- [Document excerpt]:
>>>
Shader Compilation Pipeline

The full compilation flow:

1. User defines Kernel/Callable in C++
   ↓
2. Lambda executes, records AST via FunctionBuilder
   ↓
3. AST is finalized into a Function object
   ↓
4. device.compile(kernel) is called
   ↓
5. Backend converts AST to platform source (PTX, HLSL, MSL, LLVM IR)
   ↓
6. Platform compiler generates machine code
   ↓
7. Backend creates Shader object with compiled binary
   ↓
8. Shader is ready for dispatch

Shader Caching

Compiled shaders are cached to disk:

<build-dir>/bin/.cache/
├── cuda/
│   └── <hash>.ptx
├── dx/
│   └── <hash>.dxil
└── metal/
    └── <hash>.metallib

Cache key includes:

AST hash
Backend version
Compilation options (fast math, debug info, etc.)
<<<
- [Data for analysis]:
>>>
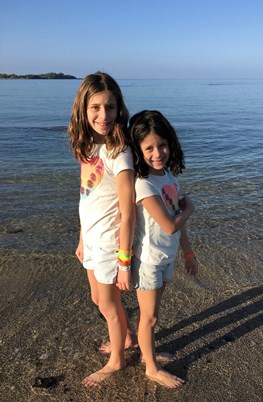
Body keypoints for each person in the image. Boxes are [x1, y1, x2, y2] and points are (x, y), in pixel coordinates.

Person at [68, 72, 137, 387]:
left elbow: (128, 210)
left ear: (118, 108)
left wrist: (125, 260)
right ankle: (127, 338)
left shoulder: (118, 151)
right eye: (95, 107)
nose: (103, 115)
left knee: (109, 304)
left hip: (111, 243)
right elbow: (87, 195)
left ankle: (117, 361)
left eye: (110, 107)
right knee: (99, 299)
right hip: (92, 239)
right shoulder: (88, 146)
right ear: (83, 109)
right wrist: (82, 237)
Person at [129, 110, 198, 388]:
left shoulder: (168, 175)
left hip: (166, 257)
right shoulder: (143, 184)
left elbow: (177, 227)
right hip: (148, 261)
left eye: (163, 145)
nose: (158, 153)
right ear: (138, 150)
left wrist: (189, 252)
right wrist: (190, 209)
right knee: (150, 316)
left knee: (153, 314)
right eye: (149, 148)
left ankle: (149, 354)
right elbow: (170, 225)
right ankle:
<<<
- [Required actions]:
[A] In the shader compilation text, what file extension do cached shaders for the Metal backend use?
[B] In the shader compilation text, write out the passage starting with "<build-dir>/bin/.cache/" and going on through "debug info, etc.)", but replace "fast math" with "relaxed math".

- [Task answers]:
[A] .metallib

[B]
<build-dir>/bin/.cache/
├── cuda/
│   └── <hash>.ptx
├── dx/
│   └── <hash>.dxil
└── metal/
    └── <hash>.metallib

Cache key includes:

AST hash
Backend version
Compilation options (relaxed math, debug info, etc.)